:: TEXT FOR ANALYSIS ::
Grandmother of Valor

Rav Moshe Aharon Stern, zt”l, explains that determining who has attained true greatness is no simple matter. “There is no middle way when dealing with the absolute truth. Either something is true or it is false. But how can one tell if someone is truly G-d fearing and whether he is a true scholar? We find an answer in an aggadata brought on today’s daf. In Niddah 33, we learn that when Rav Pappa visited a certain city and wished to determine whether there was a G-d fearing scholar to be found there, he addressed his question to a certain grandmother who resided in that place. He asked, ‘Is there a talmid chacham in this city?’ She immediately replied that there was. ‘There is a talmid chacham called Rav Shmuel. If only I could be like him!’

“Rav Pappa thought to himself, ‘Since she blesses herself to be like him, he obviously has yir’as shamayim.’ One may wonder why he chose to rely on this woman’s reply, of all the people of the town. We can understand this in light of a different statement recorded in the name of the sages. In Berachos we find that women tend to understand the true character of their guests more than men. G-d created women with a special sense to recognize falsehood immediately. This is why Rav Pappa asked a grandmother. He wanted a true answer and figured that, in that town, his best chance of getting one was from a woman!”

Daf Yomi Digest
Stories Off the Daf
“Women’s Intuition”
Niddah 33

While you may assign little reliability to this commentary, I think there may be some truth in it. In this age of “everyone has to be equal,” we tend to interpret that statement as “everyone has to be the same.” Of course, there are obvious physical differences between men and women but even those are coming under scrutiny and being discounted as “not that different.” For instance, this recent article published at The Good Men Project, a website that supposedly gives us a “glimpse of what enlightened masculinity might look like in the 21st century,” (according to their About Us page) seems to say that “masculinity” can only be “enlightened” by “confessing” that men and women are almost completely alike, with only minor differences in mental, emotional, and physical structure and functioning.

Please understand that I’m not promoting sexism or exploitation of women by men in framing my comments this way. Quite the opposite. I’m saying that men and women can and should have equal opportunity to resources and be treated with equal honor and respect, but that doesn’t mean men and women have absolutely no intrinsic differences.

However, in the viewpoint of Christianity, Paul may appear to muddy the waters just a little bit.

There is neither Jew nor Greek, there is neither slave nor free, there is no male and female, for you are all one in Christ Jesus. –Galatians 3:28 (ESV)

In certain areas of Christianity, the phrase “neither Jew nor Greek” (with “Greek” often interpreted to mean “Gentile” or “non-Jewish person”) seems to indicate that whatever roles, functions, and covenant differences that once existed between the Jewish and non-Jewish disciples of the Jewish Messiah were eliminated because of the death and resurrection of Jesus Christ. But did Paul also mean that the roles and functional differences between males and females were also eliminated?

Probably not, since in context we see that Paul is referring to different groups having equal access to being “Abraham’s offsprings” through the promise of Christ. Slaves were still slaves, freemen were still free, men were still men, and women were still women. It is interesting to note that since Paul declared both men and women having equal access to the “resource” of Christ, he may appear to be somewhat “feminist” in his approach to the men and women of his day.
:::
:: AVAILABLE DATA ::
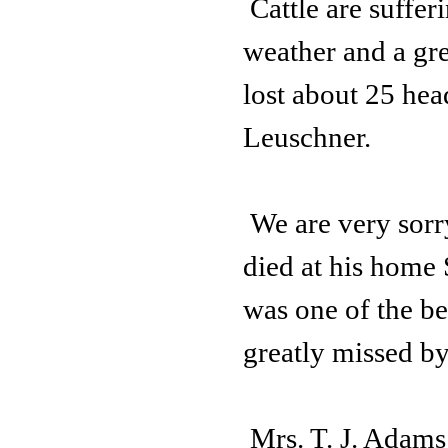
Cattle are suffe
weather and a gr
lost about 25 head
Leuschner.
We are very sorr
died at his home
was one of the be
greatly missed b
Mrs. T. J. Adams 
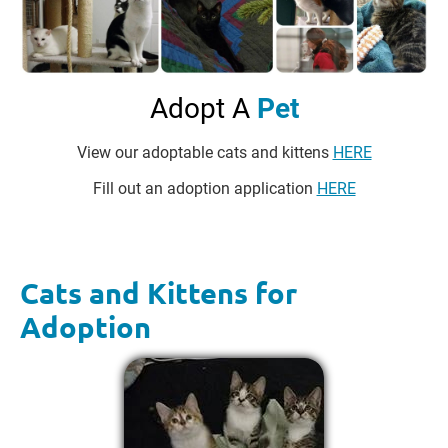
Adopt A 
Pet
View our adoptable cats and kittens 
HERE
Fill out an adoption application 
HERE
Cats and Kittens for 
Adoption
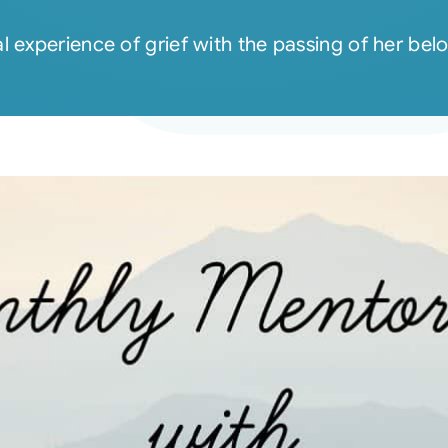
l experience of grief with the passing of her b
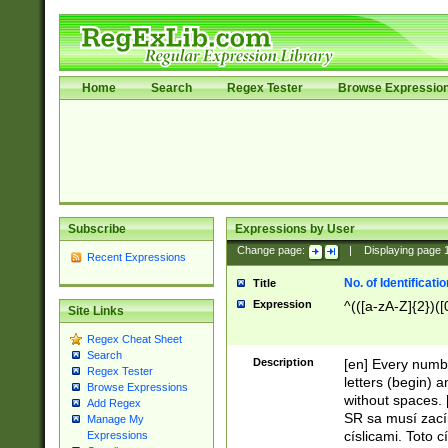
Home
Search
Regex Tester
Browse Expressio
Subscribe
Expressions by User
Change page:
|
Displaying page
Recent Expressions
No. of Identificat
Title
Expression
^(([a-zA-Z]{2})([
Site Links
Regex Cheat Sheet
Search
Description
[en] Every numbe
Regex Tester
letters (begin) 
Browse Expressions
without spaces. 
Add Regex
SR sa musí zací
Manage My
císlicami. Toto 
Expressions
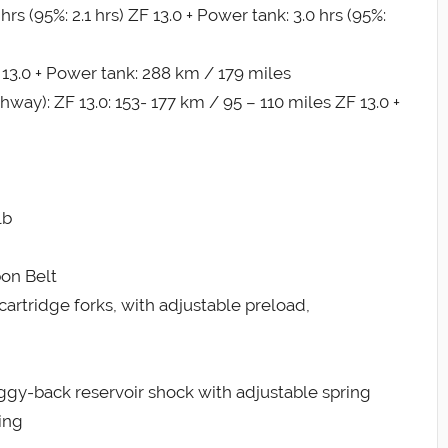
s (95%: 2.1 hrs) ZF 13.0 + Power tank: 3.0 hrs (95%:
 13.0 + Power tank: 288 km / 179 miles
): ZF 13.0: 153- 177 km / 95 – 110 miles ZF 13.0 +
lb
bon Belt
rtridge forks, with adjustable preload,
gy-back reservoir shock with adjustable spring
ing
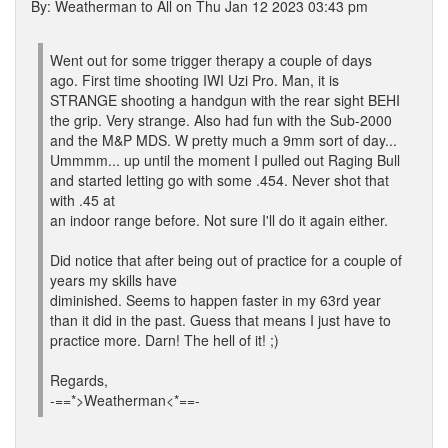
By: Weatherman to All on Thu Jan 12 2023 03:43 pm
Went out for some trigger therapy a couple of days
ago. First time shooting IWI Uzi Pro. Man, it is
STRANGE shooting a handgun with the rear sight BEHI
the grip. Very strange. Also had fun with the Sub-2000
and the M&P MDS. W pretty much a 9mm sort of day...
Ummmm... up until the moment I pulled out Raging Bull
and started letting go with some .454. Never shot that
with .45 at
an indoor range before. Not sure I'll do it again either.
Did notice that after being out of practice for a couple of
years my skills have
diminished. Seems to happen faster in my 63rd year
than it did in the past. Guess that means I just have to
practice more. Darn! The hell of it! ;)
Regards,
-==*>Weatherman<*==-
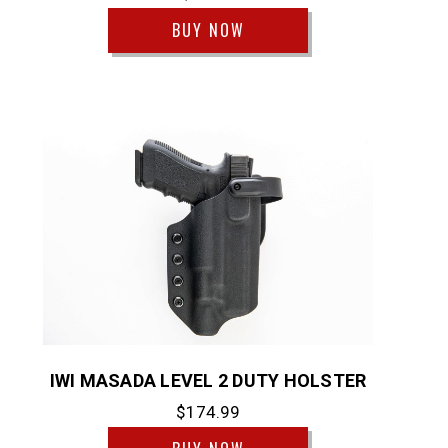
BUY NOW
IWI MASADA LEVEL 2 DUTY HOLSTER
$174.99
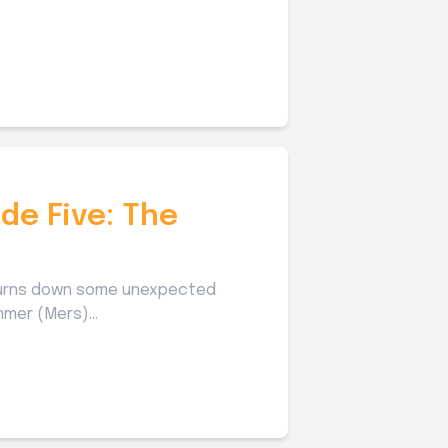
de Five: The
 turns down some unexpected
mer (Mers)...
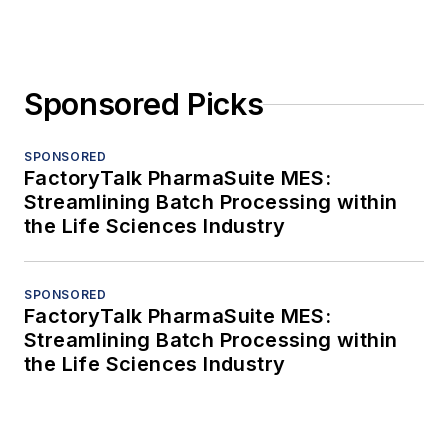
Sponsored Picks
SPONSORED
FactoryTalk PharmaSuite MES:
Streamlining Batch Processing within
the Life Sciences Industry
SPONSORED
FactoryTalk PharmaSuite MES:
Streamlining Batch Processing within
the Life Sciences Industry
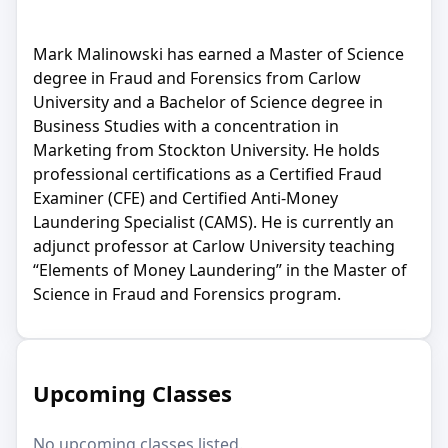
Mark Malinowski has earned a Master of Science
degree in Fraud and Forensics from Carlow
University and a Bachelor of Science degree in
Business Studies with a concentration in
Marketing from Stockton University. He holds
professional certifications as a Certified Fraud
Examiner (CFE) and Certified Anti-Money
Laundering Specialist (CAMS). He is currently an
adjunct professor at Carlow University teaching
“Elements of Money Laundering” in the Master of
Science in Fraud and Forensics program.
Upcoming Classes
No upcoming classes listed.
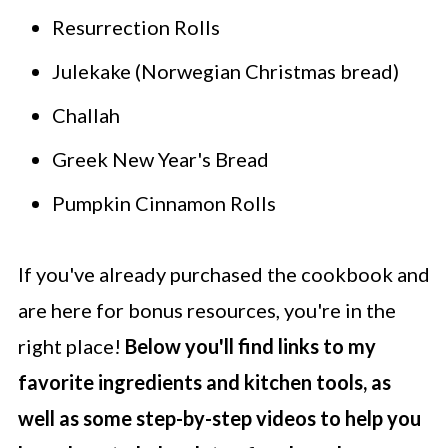
Resurrection Rolls
Julekake (Norwegian Christmas bread)
Challah
Greek New Year's Bread
Pumpkin Cinnamon Rolls
If you've already purchased the cookbook and
are here for bonus resources, you're in the
right place!
Below you'll find links to my
favorite ingredients and kitchen tools, as
well as some step-by-step videos to help you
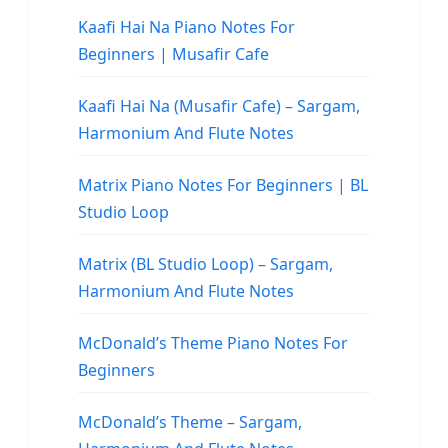
Kaafi Hai Na Piano Notes For
Beginners | Musafir Cafe
Kaafi Hai Na (Musafir Cafe) – Sargam,
Harmonium And Flute Notes
Matrix Piano Notes For Beginners | BL
Studio Loop
Matrix (BL Studio Loop) – Sargam,
Harmonium And Flute Notes
McDonald’s Theme Piano Notes For
Beginners
McDonald’s Theme – Sargam,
:::
§ COMPLETE THE FOLLOWING:
1. Reproduce the passage of the essay on gender differences starting with "In certain areas" and going on through "and females were also eliminated?", renaming "Messiah" as "Anointed One".
2. Pull out every line of the rows that contains the word "Rolls".
The essay and the rows come from separate, unrelated sources.

§ RESULTS:
1.
In certain areas of Christianity, the phrase “neither Jew nor Greek” (with “Greek” often interpreted to mean “Gentile” or “non-Jewish person”) seems to indicate that whatever roles, functions, and covenant differences that once existed between the Jewish and non-Jewish disciples of the Jewish Anointed One were eliminated because of the death and resurrection of Jesus Christ. But did Paul also mean that the roles and functional differences between males and females were also eliminated?

2.
Resurrection Rolls
Pumpkin Cinnamon Rolls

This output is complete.